Jörg W Mittag
12/5/2006 8:44:00 PM
Wilson Bilkovich wrote:
> On 12/5/06, Jörg W Mittag <Joerg.Mittag@web.de> wrote:
>> Philip Rhoades wrote:
>>> I have found RubyScript2Exe but that is not a real compiler. Ruby is
>>> such an nice OO language to develop in - why isn't there a demand to
>>> compile a finished script? - then you get the benefits of fast
>>> development times as well as fast run times.
>> XRuby is a Ruby compiler that compiles Ruby to Java Bytecode. You can
>> run Java Bytecode on Linux, so, technically speaking, XRuby is a Ruby
>> compiler for Linux. There are also various compilers out there that
>> compile Java Bytecode to native objectcode (e.g. GCJ), allowing you to
>> produce native objectode from Ruby sourcecode with an extra step.

__Dataset extract__

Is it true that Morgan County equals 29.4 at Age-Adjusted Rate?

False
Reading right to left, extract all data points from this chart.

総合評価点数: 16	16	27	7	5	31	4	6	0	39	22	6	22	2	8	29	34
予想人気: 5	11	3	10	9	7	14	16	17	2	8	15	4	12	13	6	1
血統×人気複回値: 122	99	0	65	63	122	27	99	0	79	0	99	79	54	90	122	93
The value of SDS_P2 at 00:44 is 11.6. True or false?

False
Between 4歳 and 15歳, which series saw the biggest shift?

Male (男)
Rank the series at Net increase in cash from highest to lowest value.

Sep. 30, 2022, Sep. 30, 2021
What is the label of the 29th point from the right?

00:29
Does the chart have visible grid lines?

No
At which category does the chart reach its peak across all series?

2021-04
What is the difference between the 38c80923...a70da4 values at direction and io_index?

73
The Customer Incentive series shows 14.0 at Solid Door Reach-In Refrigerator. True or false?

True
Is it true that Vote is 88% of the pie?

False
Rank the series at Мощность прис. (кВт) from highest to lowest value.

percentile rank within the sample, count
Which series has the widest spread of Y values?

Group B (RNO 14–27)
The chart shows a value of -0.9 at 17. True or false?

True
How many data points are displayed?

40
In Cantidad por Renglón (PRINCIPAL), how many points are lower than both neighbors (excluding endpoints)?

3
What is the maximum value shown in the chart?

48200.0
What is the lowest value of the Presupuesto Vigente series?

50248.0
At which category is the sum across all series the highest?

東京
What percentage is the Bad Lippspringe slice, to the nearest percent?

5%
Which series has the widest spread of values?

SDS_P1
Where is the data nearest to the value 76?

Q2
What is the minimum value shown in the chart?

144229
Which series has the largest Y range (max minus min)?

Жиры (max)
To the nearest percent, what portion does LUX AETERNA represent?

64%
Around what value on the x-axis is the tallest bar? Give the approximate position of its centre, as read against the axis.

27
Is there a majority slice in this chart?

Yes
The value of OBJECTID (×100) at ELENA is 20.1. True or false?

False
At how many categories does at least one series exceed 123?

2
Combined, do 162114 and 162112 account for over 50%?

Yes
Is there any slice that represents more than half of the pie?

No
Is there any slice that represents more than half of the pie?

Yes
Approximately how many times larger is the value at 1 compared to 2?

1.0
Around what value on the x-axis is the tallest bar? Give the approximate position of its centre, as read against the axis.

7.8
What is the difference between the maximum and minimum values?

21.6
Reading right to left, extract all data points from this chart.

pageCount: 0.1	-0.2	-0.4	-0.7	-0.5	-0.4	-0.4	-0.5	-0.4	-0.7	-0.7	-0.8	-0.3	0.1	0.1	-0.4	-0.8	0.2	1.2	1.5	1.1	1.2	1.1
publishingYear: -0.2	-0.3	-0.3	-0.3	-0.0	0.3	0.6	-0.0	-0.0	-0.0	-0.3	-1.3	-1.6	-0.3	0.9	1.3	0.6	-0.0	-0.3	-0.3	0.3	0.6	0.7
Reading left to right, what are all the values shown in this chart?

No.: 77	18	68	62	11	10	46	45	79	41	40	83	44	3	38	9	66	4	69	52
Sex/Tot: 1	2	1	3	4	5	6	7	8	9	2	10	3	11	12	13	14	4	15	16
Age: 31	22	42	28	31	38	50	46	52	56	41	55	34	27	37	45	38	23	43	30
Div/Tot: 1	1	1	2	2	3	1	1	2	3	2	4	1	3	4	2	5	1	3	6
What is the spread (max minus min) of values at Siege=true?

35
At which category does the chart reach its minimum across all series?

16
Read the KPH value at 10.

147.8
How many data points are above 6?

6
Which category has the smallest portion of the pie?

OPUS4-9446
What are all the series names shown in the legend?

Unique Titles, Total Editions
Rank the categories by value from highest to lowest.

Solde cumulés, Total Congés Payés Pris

__Task instructions__
Write what comes next in the mailing-list post about compiling Ruby, starting after its last sentence. The entries come from a different source than the text.

__Answer section__
>>
>> Ruby.NET is a Ruby compiler that compiles Ruby to CIL Bytecode. You
>> can run CIL Bytecode on Linux, so, technically speaking, Ruby.NET is a
>> Ruby compiler for Linux. I think that there are also various
>> compilers out there that compile CIL Bytecode to native objectcode,
>> allowing you to produce native objectode from Ruby sourcecode with an
>> extra step.
> Rubinius also has this feature (saving portable, intermediate bytecode
> for later execution). Not ready for production use yet, but it's
> moving very quickly. Bignums, Regexp, and continuations went in this
> week. Also, the development is validated with valgrind, which makes me
> happy.
Great! I didn't know that.
IIRC, IronRuby, JRuby and YARV will eventually grow a compiler, too.